> **Data under study**
== Segment start ==

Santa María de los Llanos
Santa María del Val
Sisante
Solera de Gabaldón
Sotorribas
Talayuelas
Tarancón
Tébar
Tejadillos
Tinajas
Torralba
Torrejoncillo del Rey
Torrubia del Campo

== Segment end ==

> **Assignment**
Reproduce the data above line for line, with no changes.

> **Result of the exercise**
Santa María de los Llanos
Santa María del Val
Sisante
Solera de Gabaldón
Sotorribas
Talayuelas
Tarancón
Tébar
Tejadillos
Tinajas
Torralba
Torrejoncillo del Rey
Torrubia del Campo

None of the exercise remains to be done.